Published online by Cambridge University Press: 24 March 2017
Human history, evolution and even our religious and cultural practices have been greatly influenced by plagues of infectious diseases. The Zika virus epidemic in South America has left a generation of children with microcephaly and raised concerns about infections acquired during large international gatherings such as the 2016 Olympic Games in Rio de Janeiro. The year 2014 will be remembered as the year that a highly contagious and deadly viral disease, Ebola, for the first time moved into large urban populations and quickly became a plague of high mortality and affliction. It directly affected three West African nations and their neighbouring countries, while threatening other nations around the globe. The 2014 Darwin College lecture series ‘Plagues’ had been conceived 18 months earlier, based not on a premonition of an Ebola epidemic, but on the inevitability of an outbreak of one of the many emerging and re-emerging infectious diseases from around the world. The ‘Plague’ lecture series and this book transcend the medical aspects of plagues by remaining true to the tradition of the multidisciplinary engagement of a single theme examining plagues of different types as well as those affecting other species in addition to humans. Plagues draws not only from the biological and medical sciences but also a spectrum of diverse fields such as those which infect our digital global network, threaten our financial institutions, and which have even influenced our language and literature. Intentionally, the sequence and the content of the chapters diverge from the platform lectures, which were limited in time and scope, thus now providing the reader with greater depth, detail and a broader conceptual perspective.

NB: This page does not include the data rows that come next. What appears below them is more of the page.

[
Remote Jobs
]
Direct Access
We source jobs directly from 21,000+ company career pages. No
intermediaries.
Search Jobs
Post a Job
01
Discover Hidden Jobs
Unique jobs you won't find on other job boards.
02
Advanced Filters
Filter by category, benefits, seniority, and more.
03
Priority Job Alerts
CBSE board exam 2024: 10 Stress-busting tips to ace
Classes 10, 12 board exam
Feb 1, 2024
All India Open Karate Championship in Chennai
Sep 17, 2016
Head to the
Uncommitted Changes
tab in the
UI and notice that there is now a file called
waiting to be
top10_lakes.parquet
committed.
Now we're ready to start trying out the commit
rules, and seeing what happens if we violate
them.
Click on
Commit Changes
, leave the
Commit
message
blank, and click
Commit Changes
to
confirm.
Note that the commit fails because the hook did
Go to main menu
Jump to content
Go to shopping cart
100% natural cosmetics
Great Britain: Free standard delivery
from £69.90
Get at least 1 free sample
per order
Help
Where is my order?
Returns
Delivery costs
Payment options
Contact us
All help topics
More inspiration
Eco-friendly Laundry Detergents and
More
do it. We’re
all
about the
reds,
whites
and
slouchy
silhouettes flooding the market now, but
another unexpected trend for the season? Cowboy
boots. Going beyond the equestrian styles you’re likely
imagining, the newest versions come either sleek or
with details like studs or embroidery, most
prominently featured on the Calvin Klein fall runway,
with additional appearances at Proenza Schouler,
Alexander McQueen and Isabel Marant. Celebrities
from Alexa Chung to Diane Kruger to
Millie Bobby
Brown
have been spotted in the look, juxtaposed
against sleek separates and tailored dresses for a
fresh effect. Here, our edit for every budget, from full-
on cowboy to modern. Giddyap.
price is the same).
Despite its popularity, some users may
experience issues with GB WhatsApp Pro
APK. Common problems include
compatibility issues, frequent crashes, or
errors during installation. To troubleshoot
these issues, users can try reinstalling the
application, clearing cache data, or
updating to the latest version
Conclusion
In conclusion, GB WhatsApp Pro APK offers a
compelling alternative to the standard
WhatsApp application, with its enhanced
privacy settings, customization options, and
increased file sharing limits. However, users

Due to an unfortunate coincidence, the ‘Plague’ lecture series was immediately followed by confirmation of the largest outbreak of one of humankind's most feared infections, Ebola. We have therefore most appropriately included a chapter ‘Ebola, the Plague of 2014/15’. This large-scale epidemic engulfed West Africa and threatened International borders. It took more lives than all other recorded Ebola outbreaks before it and dominated international headlines for two years. This contemporary plague began unrecognised with the death of a two-year-old boy in December 2013, a month before the Darwin College lecture series on plagues would start. Tragically, because Ebola was unknown to West Africa it was misdiagnosed until late March 2014.